O subdimensionamento empresarial é identificado como o problema central de economias como a portuguesa, onde mais de 95% do tecido produtivo é composto por microempresas com uma média de 3,3 trabalhadores. A escala constitui um veículo indispensável para a inovação e para a ativação de retornos crescentes de escala dinâmicos, mas muitas PME permanecem encurraladas no subdimensionamento devido à chamada "cultura de posse", caracterizada pela concentração da propriedade familiar, pela centralização das decisões no fundador e pela fraca abertura a capitais e competências externas.

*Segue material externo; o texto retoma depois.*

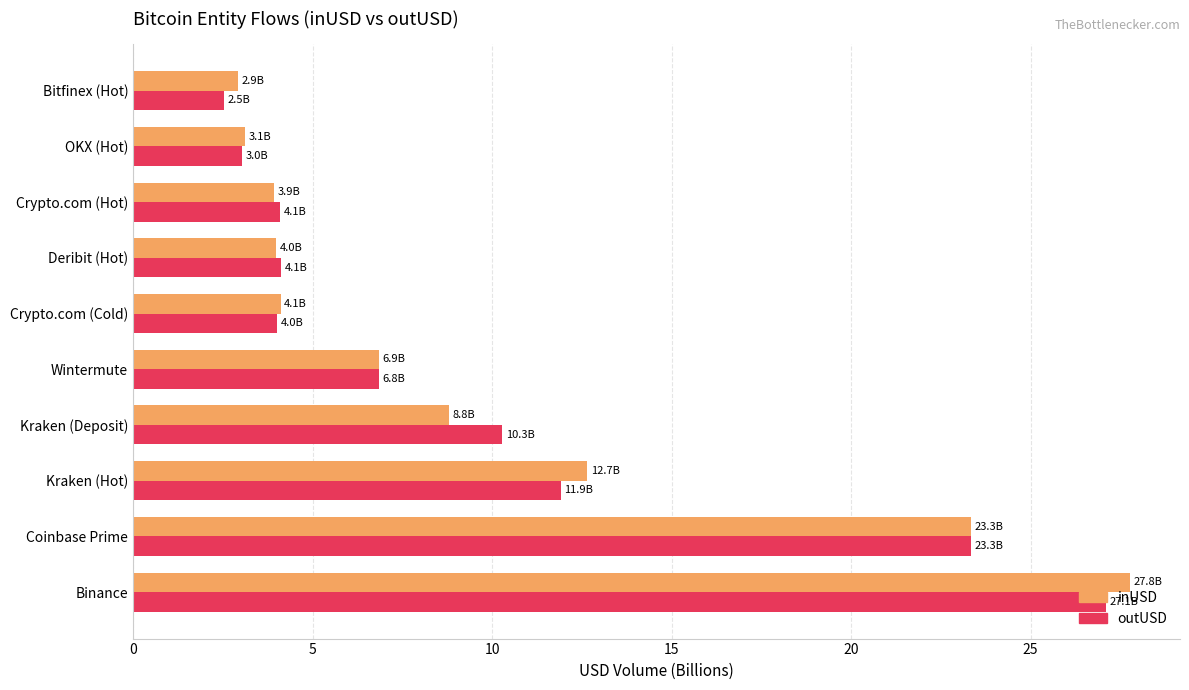

How many data points in inUSD are above 6?

5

A "Geografia da Desconfiança" é apresentada como um conceito que cruza a Nova Geografia Económica de Paul Krugman com a teoria do capital social de Francis Fukuyama: em regiões de baixo capital social, a desconfiança funciona como um custo de transação que bloqueia a partilha de conhecimento tácito, a formação de redes de cooperação e a constituição de distritos industriais de alto desempenho. Este fenómeno agrava-se com a adesão à Zona Euro, que eliminou o amortecedor cambial que sustentava as PME do Sul da Europa durante as décadas de 1970 e 1980.
O artigo propõe uma agenda integrada em cinco eixos: reduzir as penalizações regulatórias ao crescimento empresarial, profissionalizar as empresas familiares, diversificar o financiamento através de capital de risco, melhorar a seleção de mercado eliminando empresas zombie e criar substitutos de escala através de redes de cooperação. O texto conclui que a convergência económica europeia só se concretizará quando o ecossistema institucional e corporativo permitir ao talento humano e à ambição estratégica aproximarem-se sustentadamente da fronteira tecnológica.